■ Assignment: The entries that follow must be given again exactly, with the pictures excluded.

■ Entries supplied:

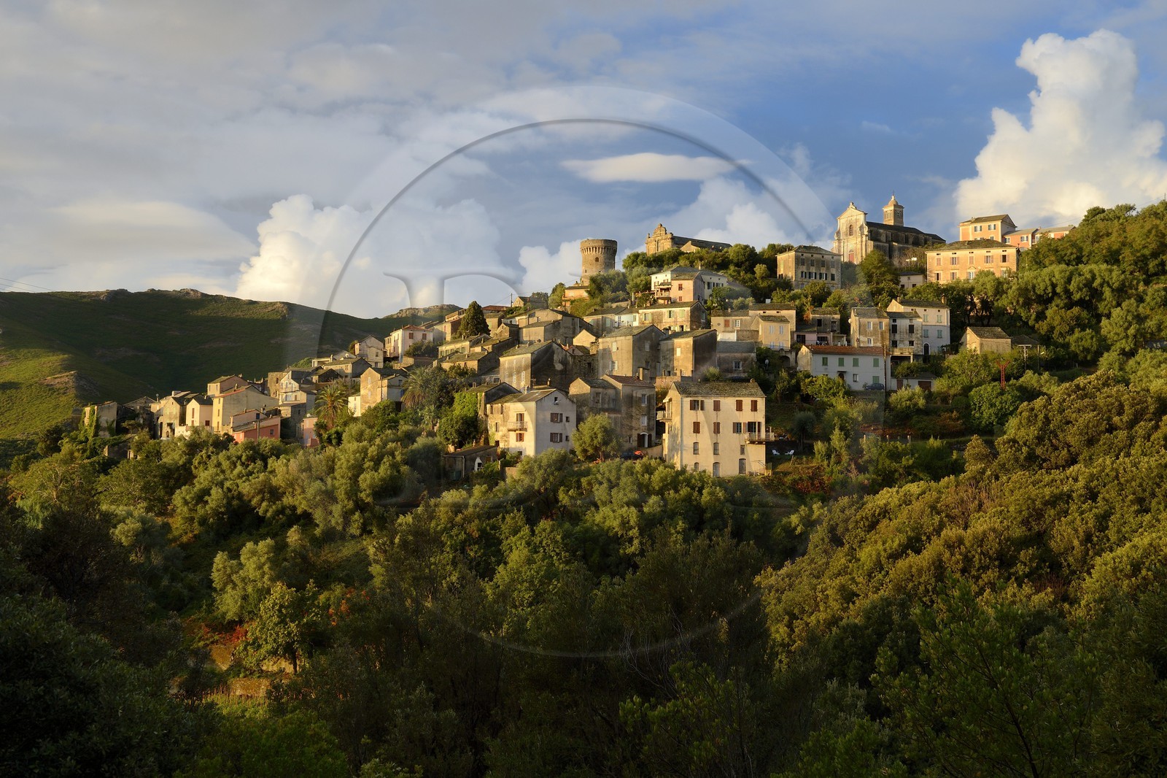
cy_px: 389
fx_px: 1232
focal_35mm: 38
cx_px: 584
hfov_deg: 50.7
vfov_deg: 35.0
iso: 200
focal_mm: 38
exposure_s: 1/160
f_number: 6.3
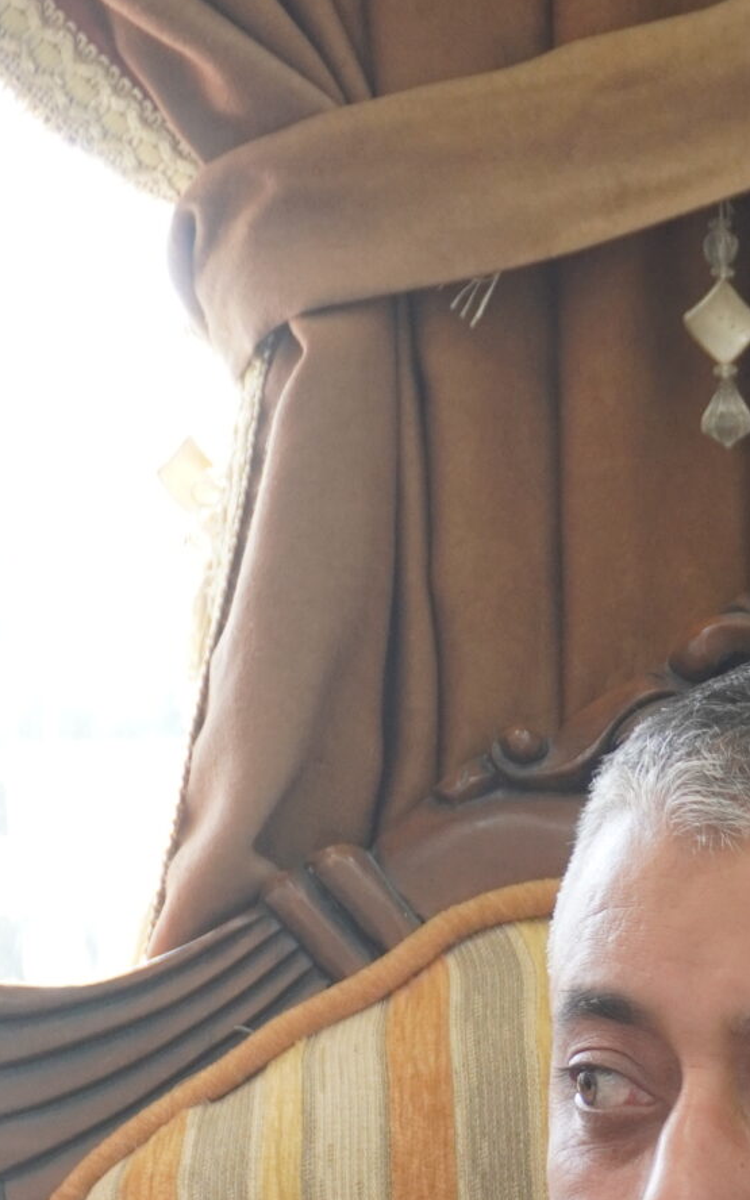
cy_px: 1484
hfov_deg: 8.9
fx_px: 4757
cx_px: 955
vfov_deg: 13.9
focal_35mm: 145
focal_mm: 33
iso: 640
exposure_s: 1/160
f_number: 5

■ Solution:
cy_px: 389
fx_px: 1232
focal_35mm: 38
cx_px: 584
hfov_deg: 50.7
vfov_deg: 35.0
iso: 200
focal_mm: 38
exposure_s: 1/160
f_number: 6.3
cy_px: 1484
hfov_deg: 8.9
fx_px: 4757
cx_px: 955
vfov_deg: 13.9
focal_35mm: 145
focal_mm: 33
iso: 640
exposure_s: 1/160
f_number: 5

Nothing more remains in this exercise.